La nourriture obéit au même code. Un plat partagé instaure une parenté provisoire. Refuser sans explication peut blesser. Se servir trop, trop vite, dit aussi des choses sur vous que vous n'avez peut-être pas envie de dire. La pression du pouce dans le fufu, l'attente des autres, l'offre et la contre-offre autour d'une boisson: ce ne sont pas des gestes mineurs. C'est la ponctuation sociale.
J'admire les cultures qui savent qu'une cérémonie n'a pas besoin d'être grandiose pour être exigeante. Une salutation, un siège qu'on vous offre, une pause avant les affaires. La civilisation se cache souvent dans ce genre de petites disciplines.

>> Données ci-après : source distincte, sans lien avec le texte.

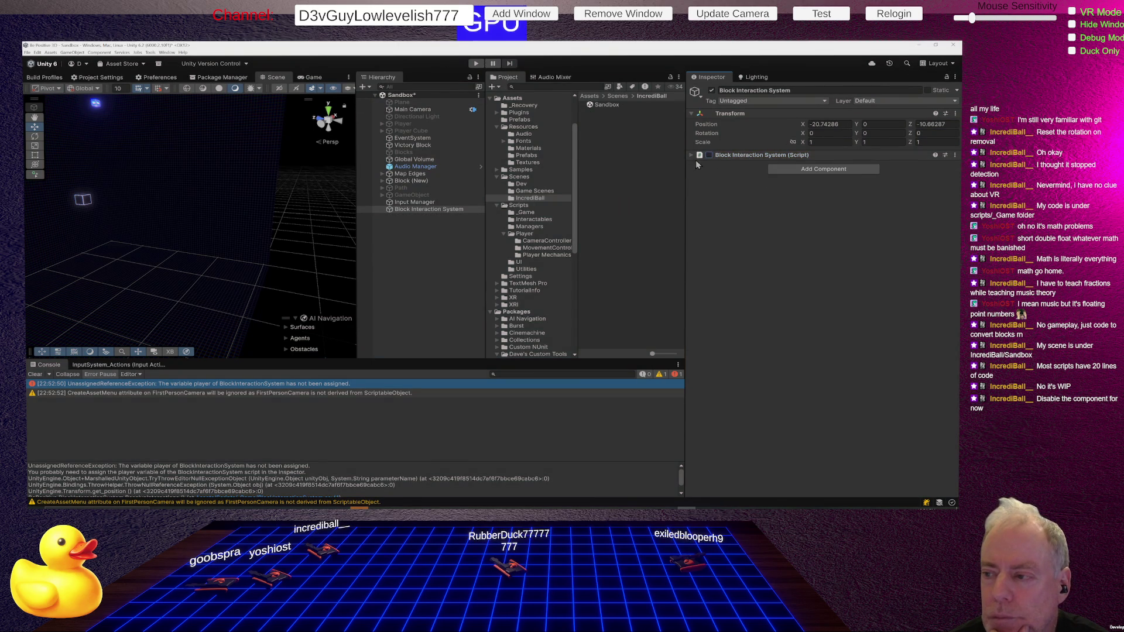
{"action": "left_click", "coordinate": [475, 63]}
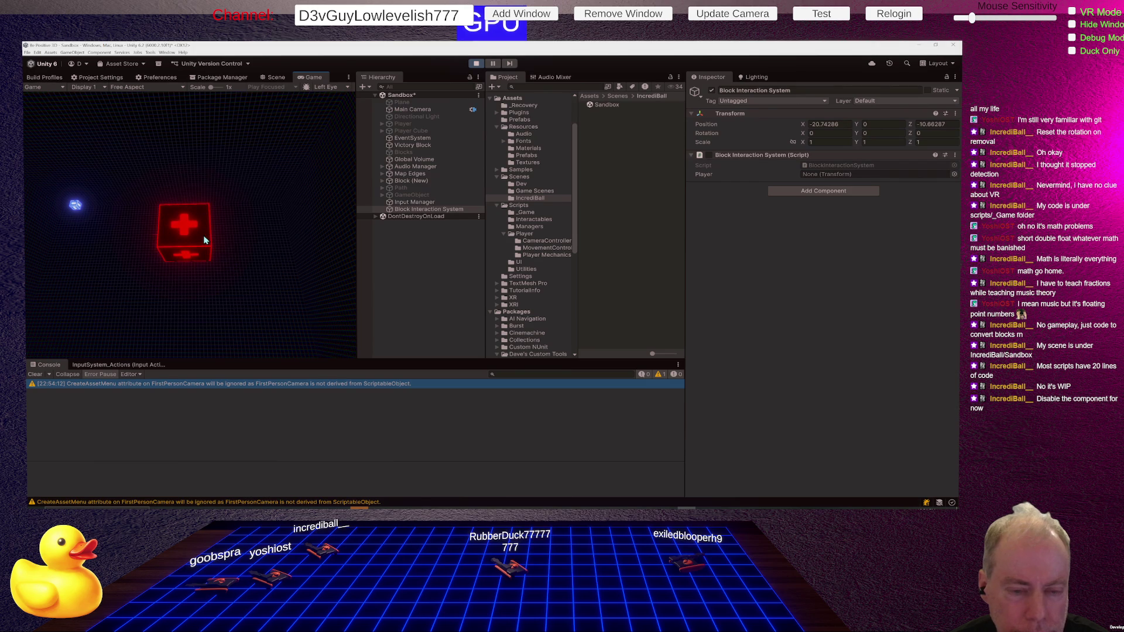
{"action": "left_click", "coordinate": [200, 234]}
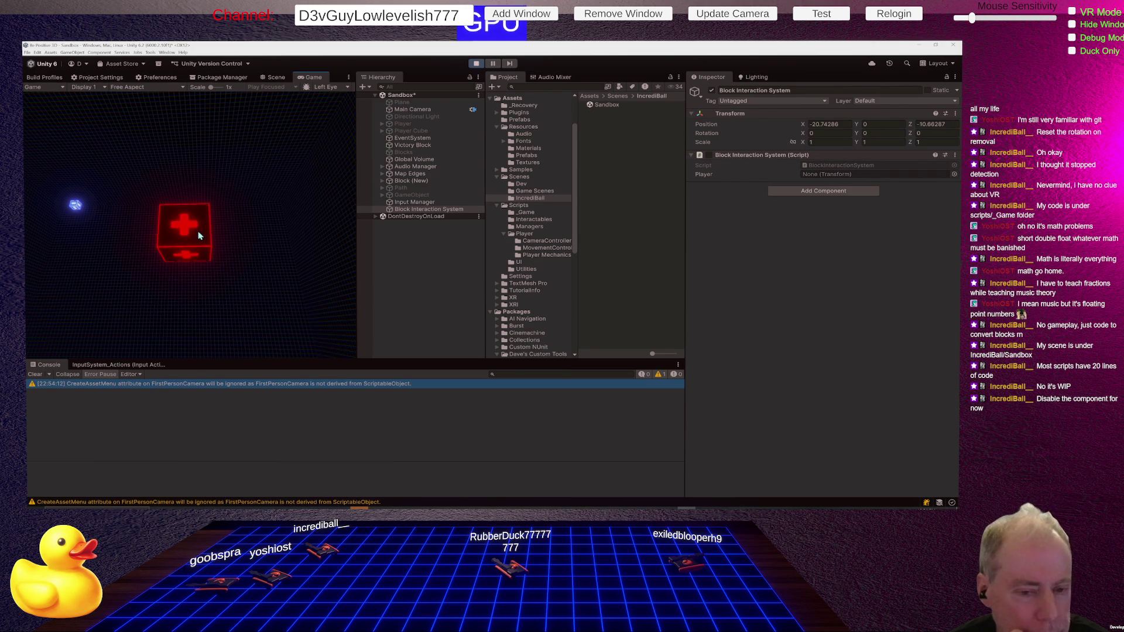
{"action": "left_click", "coordinate": [199, 234]}
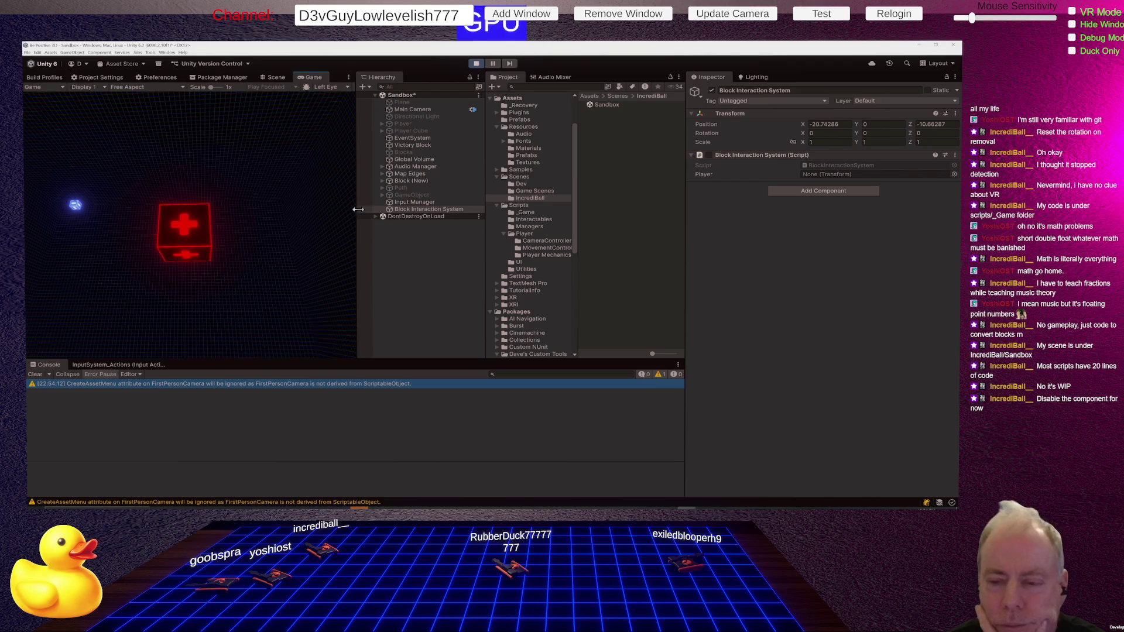
{"action": "mouse_move", "coordinate": [429, 210]}
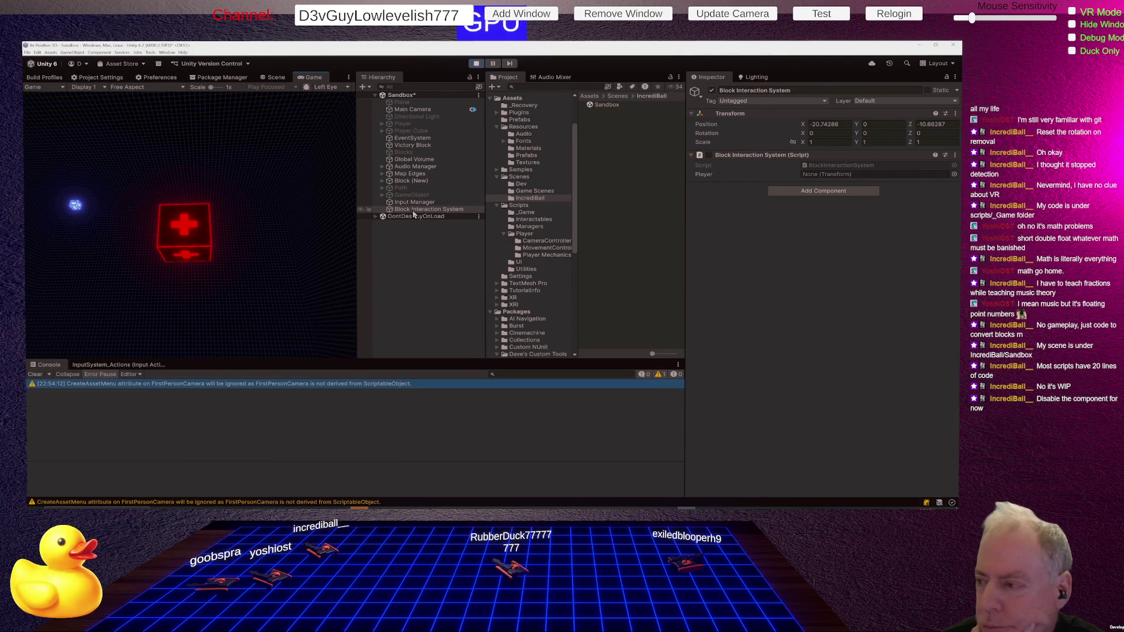
Step: Inspect the Block Interaction System and then the Block (New) object's components
{"action": "left_click", "coordinate": [416, 211]}
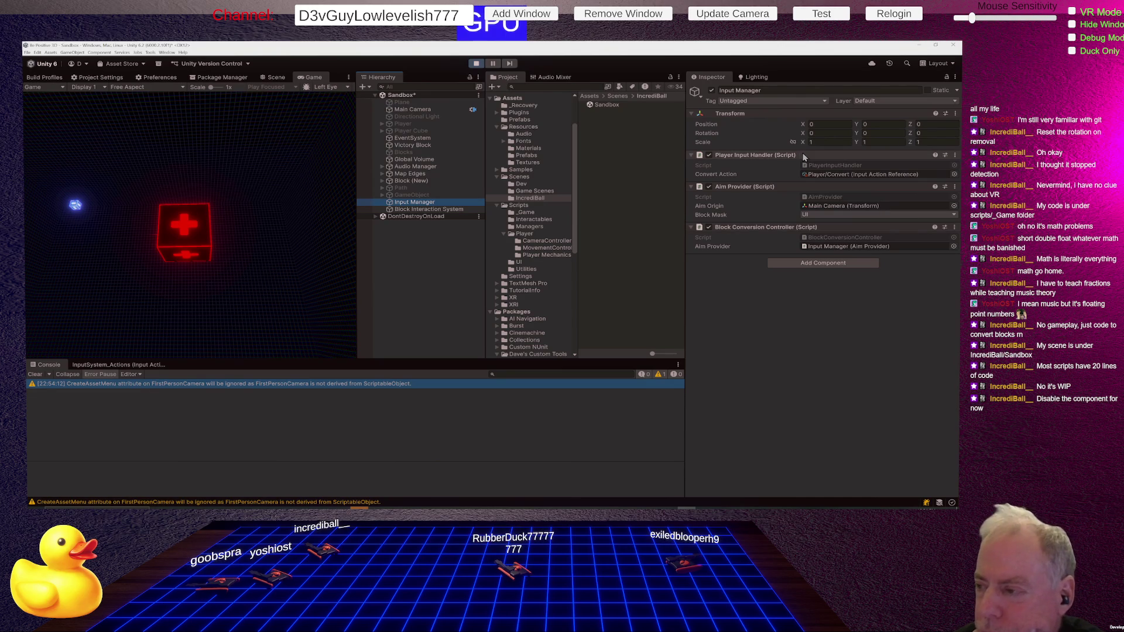
{"action": "left_click", "coordinate": [433, 181]}
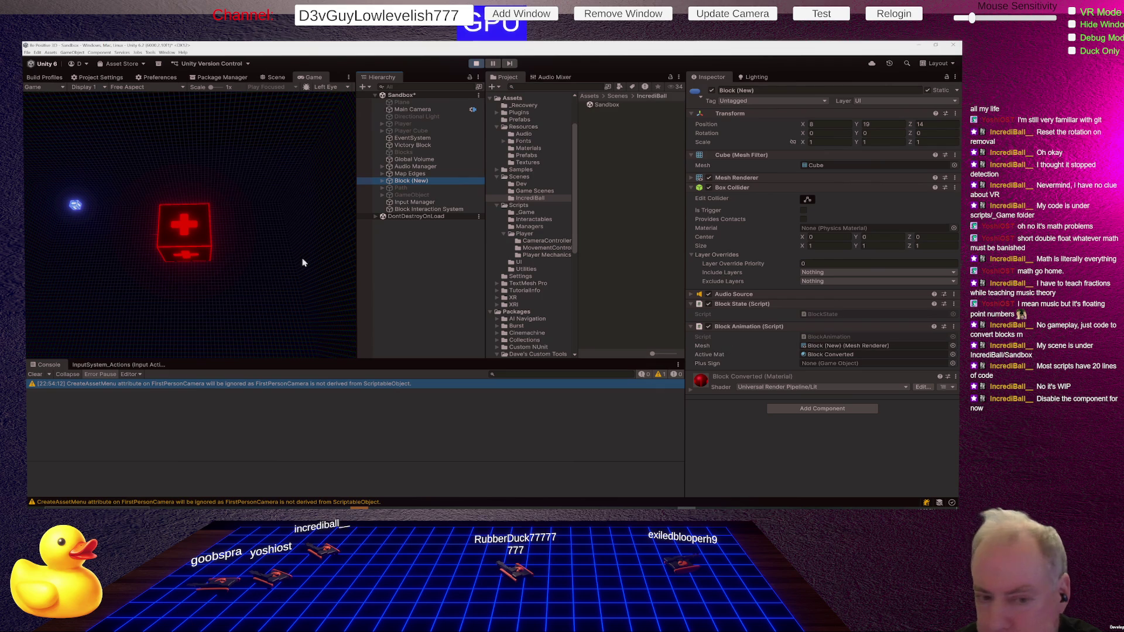
Step: Toggle the Block (New) cube repeatedly between red and outline, ending on red
{"action": "left_click", "coordinate": [190, 243]}
{"action": "left_click", "coordinate": [188, 242]}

Murs de terre, cercles de pierre et palais en mémoire
L'architecture en République centrafricaine ne flatte pas l'œil pressé. Elle demande de l'attention. Au nord, à Ndélé, la mémoire s'accroche aux restes de l'ancien tata du sultan, l'enceinte fortifiée de Muhammad al-Senussi, où la brique de terre enfermait autrefois le pouvoir, le savoir, le commerce et la violence dans un seul plan. Des empires se sont bâtis avec moins d'intelligence et davantage de publicité.
Puis viennent des silences plus anciens. Autour de Bouar se dressent les mégalithes, pierres taillées érigées entre 2500 avant notre ère et 600 de notre ère par des peuples dont les noms ne nous sont pas parvenus. Ils restent là, en cercles et en alignements dans la savane, comme une phrase d'une langue disparue. Personne ne les traduit entièrement. C'est une part de leur autorité.
Ailleurs, la construction suit le climat et la nécessité avec une belle obstination. Terre tassée, bois, toits pentus, ombre profonde, vérandas qui négocient avec la chaleur au lieu de prétendre la vaincre. Une bonne maison, ici, ne se déclare pas contre le temps qu'il fait. Elle marchande avec lui, chaque jour, intelligemment.
Je me méfie des architectures qui réclament des applaudissements. Les meilleures structures de ce pays veulent simplement durer. Ambition différente. Meilleures manières.
Là où l'invisible a sa place
La religion en République centrafricaine n'entre pas dans les tiroirs bien rangés que les étrangers préfèrent. Le christianisme est puissant, l'islam a des racines historiques profondes dans le nord autour de lieux comme Ndélé, et des systèmes spirituels plus anciens continuent de modeler la texture du quotidien avec une parfaite indifférence pour les catégories importées. Les étiquettes officielles existent. La vie déborde autour.
Allez à l'église à Bangui, et vous pouvez entendre un cantique porté avec une telle force que la doctrine devient secondaire face au son. Visitez des communautés musulmanes du nord, et vous entrez dans un monde façonné par le savoir, la mémoire et d'anciennes liaisons transsahéliennes. Écoutez les communautés forestières autour de Bayanga, et vous comprenez que la forêt elle-même peut être interpellée, invoquée, remerciée, redoutée. L'invisible n'est pas abstrait ici. Il a ses habitudes.
Ce qui m'intéresse, c'est l'absence de scandale dans la coexistence au niveau du geste. Une personne peut aller à l'église, respecter les pratiques ancestrales, craindre une malédiction, et parler ensuite des affaires publiques dans le français sobre de l'administration. Les êtres humains sont rarement doctrinalement bien rangés. La République centrafricaine le sait et a bâti une vie religieuse assez vaste pour contenir la contradiction.
Un rituel, c'est une manière d'admettre que tout ce qui compte ne peut pas être tranché par l'argument. Cet aveu me paraît être une forme d'intelligence.